Отец Сергий остался доволен. Он и сам точно не знал, было ли на то указание высокого духовного начальства, или имела место инициатива снизу, но факт оставался фактом: на Севере миссионеры возвращали в обиход красивые, но вышедшие из моды христианские имена. Их стараниями в округе появлялись Нафанаилы, Игнаты, Аграфены, а теперь будет еще и Фотиния.
***
Спустя полчаса Максим остался за столиком один.

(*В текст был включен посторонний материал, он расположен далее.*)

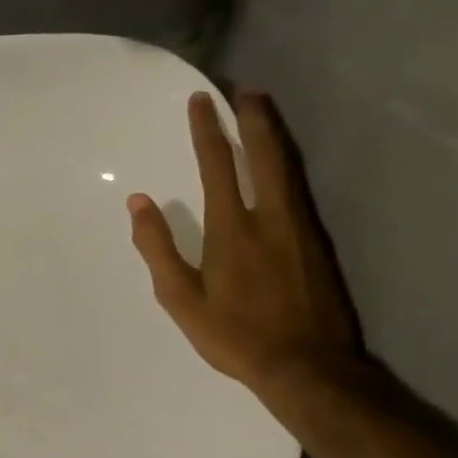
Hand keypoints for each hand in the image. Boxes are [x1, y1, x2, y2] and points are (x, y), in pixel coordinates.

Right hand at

Преодолевая усталость, он строчил в мессенджере пространное сообщение Тане Коробковой:
«…Конечно, здорово, что первый запуск прошел успешно, но работы еще много, и расслабляться рано. Нужно выполнить как можно больше испытаний, чтобы получить данные в количестве, достаточном для статистической обработки. Здесь в Поселке жизнь бьет ключом, — Максим усмехнулся, вспомнив трения доктора Затеева и отца Сергия. — Осень на Плато обещает быть ранней и холодной. По ночам уже подмерзает вода в прибрежной зоне, а ведь сентябрь еще даже не начался. Похоже, в нашем распоряжении остаются считанные дни, ведь, как ты знаешь, экспериментальные установки могут работать только при плюсовых температурах. Но мы успели, и это хорошо. Я составлю график запусков и перешлю тебе к утру. Лиде привет».
***
Этой ночью Сергий так и не смог заснуть. Он был счастлив, но в это радостное возбуждение закралось нечто мучительное. Когда рассвело, он оделся и вышел на крыльцо, закутавшись в теплую куртку. Поселок еще не проснулся, равнина вокруг лежала притихшая, сонная. Небо над дальними горами переливалось яркими перьями рассвета.
— Какое место! — бормотал он себе под нос. — Здесь бы храм Божий поставить. Придет день, и храм будет! Красиво-то как…
В сладостных мечтах Сергий уже видел себя стоящим на амвоне, причем некоего себя будущего — возмужавшего и серьезного настоятеля нового храма. Он представлял, как прихожане съезжаются к службе на снегоходах и оленьих упряжках, как матушка, строгая и красивая, не отрывает от него просветленного взгляда.
— Эх! Едрит твою… во все дыры с пируэтом! — вырвал Сергия из задумчивости голос доктора Затеева. — Красотища! Что, Серега, и тебе не спится? Хочешь сигаретку?
— Не курю.
[1] Фотиния — светлая, от древнегреческого φωτός «свет».